If Strong is going to relieve Bedford of his duties as the defensive coordinator — or even take over calling the plays defensively — the time to do it is now, as the team still has 11 days to prepare for the Big 12 opener on the road against the Oklahoma State Cowboys.
It’s the only bye week, as the Longhorns will play games in nine consecutive weeks to finish the season.
The problem is that doing so would undermine Strong’s own job security and suggest that the program is not nearly as close to being back as it appeared with the resounding win over the Notre Dame Fighting Irish.
Removing Bedford would indicate that, once again, the head coach’s loyalty got the better of Strong until it put his own future in jeopardy, just as it did when he elected to keep offensive coordinator Mike Sanford for the 2011 season at Louisville and assistant head coach for the offense/quarterbacks coach Shawn Watson for the 2014 season.
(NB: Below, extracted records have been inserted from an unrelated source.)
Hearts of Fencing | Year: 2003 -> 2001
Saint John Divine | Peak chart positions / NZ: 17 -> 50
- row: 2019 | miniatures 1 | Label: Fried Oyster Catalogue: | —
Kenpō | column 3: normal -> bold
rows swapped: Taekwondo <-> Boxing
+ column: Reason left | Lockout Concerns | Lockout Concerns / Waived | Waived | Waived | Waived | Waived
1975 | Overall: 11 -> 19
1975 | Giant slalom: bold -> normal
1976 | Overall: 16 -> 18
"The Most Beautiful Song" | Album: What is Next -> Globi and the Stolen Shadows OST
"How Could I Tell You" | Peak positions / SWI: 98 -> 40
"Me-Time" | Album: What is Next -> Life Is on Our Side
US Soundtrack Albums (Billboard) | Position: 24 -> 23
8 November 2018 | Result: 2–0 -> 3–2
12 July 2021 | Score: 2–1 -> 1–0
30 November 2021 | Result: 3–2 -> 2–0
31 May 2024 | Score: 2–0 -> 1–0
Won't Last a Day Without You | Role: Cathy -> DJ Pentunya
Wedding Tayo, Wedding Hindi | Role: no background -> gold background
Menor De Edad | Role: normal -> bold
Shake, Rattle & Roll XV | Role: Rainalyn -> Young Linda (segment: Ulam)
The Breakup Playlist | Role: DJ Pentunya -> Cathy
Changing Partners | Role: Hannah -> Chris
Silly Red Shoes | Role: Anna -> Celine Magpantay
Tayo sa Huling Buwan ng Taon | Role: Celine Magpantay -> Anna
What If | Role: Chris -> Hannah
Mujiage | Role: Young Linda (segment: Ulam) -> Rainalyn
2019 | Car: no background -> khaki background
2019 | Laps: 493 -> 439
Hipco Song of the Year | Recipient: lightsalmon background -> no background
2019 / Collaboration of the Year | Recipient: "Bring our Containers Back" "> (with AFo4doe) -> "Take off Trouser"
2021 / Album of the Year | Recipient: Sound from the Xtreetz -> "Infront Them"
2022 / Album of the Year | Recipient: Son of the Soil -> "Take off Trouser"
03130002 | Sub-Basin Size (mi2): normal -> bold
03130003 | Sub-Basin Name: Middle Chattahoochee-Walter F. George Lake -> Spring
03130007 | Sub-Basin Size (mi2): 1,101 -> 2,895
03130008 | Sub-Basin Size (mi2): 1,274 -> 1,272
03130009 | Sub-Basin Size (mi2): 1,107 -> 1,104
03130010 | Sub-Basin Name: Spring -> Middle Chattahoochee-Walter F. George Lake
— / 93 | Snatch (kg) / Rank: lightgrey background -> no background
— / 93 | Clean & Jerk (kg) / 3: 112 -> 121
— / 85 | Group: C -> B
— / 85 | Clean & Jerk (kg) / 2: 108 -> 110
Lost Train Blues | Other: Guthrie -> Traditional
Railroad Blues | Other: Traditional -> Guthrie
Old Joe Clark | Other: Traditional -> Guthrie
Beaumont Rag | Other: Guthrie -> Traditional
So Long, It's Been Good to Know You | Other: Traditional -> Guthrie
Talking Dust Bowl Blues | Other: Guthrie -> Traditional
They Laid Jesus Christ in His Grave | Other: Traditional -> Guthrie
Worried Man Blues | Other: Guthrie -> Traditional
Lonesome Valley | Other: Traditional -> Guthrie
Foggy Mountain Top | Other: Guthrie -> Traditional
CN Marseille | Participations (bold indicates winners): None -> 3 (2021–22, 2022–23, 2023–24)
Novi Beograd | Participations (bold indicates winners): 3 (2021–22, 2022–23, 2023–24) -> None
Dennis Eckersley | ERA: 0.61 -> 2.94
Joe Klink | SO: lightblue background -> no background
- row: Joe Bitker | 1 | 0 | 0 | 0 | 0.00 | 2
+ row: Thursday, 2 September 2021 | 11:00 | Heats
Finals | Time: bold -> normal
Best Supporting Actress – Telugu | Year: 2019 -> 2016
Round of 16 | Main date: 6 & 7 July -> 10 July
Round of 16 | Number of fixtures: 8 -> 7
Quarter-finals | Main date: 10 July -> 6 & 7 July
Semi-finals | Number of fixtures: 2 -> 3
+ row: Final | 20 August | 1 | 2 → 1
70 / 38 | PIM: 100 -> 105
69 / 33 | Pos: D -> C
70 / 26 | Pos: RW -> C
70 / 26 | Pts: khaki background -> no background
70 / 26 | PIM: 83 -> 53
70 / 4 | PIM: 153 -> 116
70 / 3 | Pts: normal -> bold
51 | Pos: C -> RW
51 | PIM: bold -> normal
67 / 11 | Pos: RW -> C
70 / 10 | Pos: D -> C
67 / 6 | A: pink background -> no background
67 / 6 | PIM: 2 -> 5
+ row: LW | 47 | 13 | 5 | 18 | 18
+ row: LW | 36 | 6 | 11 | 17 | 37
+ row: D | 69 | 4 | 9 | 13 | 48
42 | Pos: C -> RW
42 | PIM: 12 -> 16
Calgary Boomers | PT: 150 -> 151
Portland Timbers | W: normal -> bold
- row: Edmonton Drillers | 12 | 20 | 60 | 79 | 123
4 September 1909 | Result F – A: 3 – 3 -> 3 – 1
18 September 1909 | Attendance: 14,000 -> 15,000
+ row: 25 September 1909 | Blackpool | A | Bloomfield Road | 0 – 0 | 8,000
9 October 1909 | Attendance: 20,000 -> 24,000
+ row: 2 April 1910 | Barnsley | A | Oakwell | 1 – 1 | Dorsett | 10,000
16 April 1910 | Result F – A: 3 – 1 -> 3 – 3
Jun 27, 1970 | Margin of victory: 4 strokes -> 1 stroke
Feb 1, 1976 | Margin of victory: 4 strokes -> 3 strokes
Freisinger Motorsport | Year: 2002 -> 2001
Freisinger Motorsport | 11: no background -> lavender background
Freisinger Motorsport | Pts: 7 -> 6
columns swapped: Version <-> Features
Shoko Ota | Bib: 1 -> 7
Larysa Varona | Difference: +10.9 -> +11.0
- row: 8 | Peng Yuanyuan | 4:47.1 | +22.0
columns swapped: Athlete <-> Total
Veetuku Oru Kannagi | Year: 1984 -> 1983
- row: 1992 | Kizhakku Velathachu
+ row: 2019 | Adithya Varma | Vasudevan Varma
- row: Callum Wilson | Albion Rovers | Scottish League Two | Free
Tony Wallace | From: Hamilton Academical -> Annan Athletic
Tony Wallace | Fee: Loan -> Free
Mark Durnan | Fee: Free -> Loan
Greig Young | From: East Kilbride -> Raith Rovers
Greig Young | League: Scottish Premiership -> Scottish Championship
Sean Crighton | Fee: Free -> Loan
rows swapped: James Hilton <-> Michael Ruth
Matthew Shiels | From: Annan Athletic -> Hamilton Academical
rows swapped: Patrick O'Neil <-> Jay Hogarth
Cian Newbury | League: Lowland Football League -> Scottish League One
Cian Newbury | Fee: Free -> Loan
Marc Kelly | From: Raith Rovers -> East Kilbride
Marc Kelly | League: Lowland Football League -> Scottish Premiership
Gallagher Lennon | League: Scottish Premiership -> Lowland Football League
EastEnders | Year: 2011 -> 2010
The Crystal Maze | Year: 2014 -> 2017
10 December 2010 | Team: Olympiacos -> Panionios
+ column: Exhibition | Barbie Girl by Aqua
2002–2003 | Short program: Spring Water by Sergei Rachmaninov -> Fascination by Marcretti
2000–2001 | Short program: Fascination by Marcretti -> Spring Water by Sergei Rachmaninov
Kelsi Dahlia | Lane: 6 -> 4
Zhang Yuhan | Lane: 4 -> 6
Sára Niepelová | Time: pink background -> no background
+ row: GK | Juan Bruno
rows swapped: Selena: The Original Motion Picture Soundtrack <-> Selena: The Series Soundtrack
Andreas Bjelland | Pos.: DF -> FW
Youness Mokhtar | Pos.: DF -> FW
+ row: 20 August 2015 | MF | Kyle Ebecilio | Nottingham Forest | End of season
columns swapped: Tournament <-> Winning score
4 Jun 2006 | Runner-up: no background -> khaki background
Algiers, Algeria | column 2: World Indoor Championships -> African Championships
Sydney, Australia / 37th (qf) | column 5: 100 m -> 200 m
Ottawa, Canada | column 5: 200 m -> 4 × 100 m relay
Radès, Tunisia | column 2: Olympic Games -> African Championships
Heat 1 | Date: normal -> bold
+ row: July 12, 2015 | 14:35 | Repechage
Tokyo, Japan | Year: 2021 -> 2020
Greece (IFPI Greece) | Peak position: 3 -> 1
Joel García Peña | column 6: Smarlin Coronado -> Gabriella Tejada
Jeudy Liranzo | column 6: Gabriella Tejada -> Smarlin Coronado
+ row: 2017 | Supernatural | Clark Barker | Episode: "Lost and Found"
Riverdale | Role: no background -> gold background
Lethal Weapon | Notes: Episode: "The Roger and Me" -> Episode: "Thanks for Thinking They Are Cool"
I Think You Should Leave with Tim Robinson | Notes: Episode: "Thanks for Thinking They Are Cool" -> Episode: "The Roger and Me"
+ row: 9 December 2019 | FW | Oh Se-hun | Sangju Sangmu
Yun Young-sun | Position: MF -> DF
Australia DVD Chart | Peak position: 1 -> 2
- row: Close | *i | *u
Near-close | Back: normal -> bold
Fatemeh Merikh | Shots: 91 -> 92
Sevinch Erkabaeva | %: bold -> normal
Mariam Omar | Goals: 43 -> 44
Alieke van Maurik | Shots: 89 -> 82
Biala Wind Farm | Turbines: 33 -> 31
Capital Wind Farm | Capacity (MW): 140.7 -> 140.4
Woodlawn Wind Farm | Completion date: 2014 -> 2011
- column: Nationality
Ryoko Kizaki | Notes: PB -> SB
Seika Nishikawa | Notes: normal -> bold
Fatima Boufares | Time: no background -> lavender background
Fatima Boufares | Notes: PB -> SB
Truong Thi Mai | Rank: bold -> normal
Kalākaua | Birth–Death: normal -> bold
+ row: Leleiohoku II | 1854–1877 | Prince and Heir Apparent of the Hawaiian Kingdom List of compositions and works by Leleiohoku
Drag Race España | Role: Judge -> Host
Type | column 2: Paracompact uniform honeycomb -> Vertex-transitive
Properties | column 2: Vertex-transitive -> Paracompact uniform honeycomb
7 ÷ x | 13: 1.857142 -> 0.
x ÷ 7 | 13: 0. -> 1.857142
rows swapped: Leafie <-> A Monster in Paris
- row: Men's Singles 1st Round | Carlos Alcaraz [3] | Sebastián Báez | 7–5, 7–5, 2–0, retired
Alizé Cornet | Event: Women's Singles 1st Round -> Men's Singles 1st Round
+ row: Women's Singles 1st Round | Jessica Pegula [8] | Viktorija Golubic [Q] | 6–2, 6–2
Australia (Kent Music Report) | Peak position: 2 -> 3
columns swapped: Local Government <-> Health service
It would mean that Strong once again wasted an offseason by failing to take the proper steps at the proper time, instead putting off that crucial decision making until the on-field results became untenable.
Removing Bedford would also be an admission that Strong made yet another mistake when putting together his first coaching staff at Texas, which now features Bedford and linebackers coach Brian Jean-Mary as the lone holdovers just into Strong’s third season.
However, there may be a middle ground here, as there was last season when Jay Norvell assumed play-calling duties and Watson faded into the background as the quarterbacks coach.
Strong also has a lot of faith in linebackers coach Brian Jean-Mary and could elevate him to defensive coordinator — on Monday Strong said that other coaches have the capability to handle the role — but Jean-Mary doesn’t have any experience as a defensive coordinator, having spent his entire career as a position coach.
Demoting Bedford might result in the Longhorns publicly saving some face over removing the defensive coordinator entirely, there’s just nothing obvious in Jean-Mary’s past that makes him an obvious solution.
And it wouldn’t really help perception that much.
Whatever the solution may be, Strong needs to find it quickly with the high-level passing attacks of Big 12 opponents looming and the goodwill he built with the 2016 class and the win over Notre Dame quickly evaporating.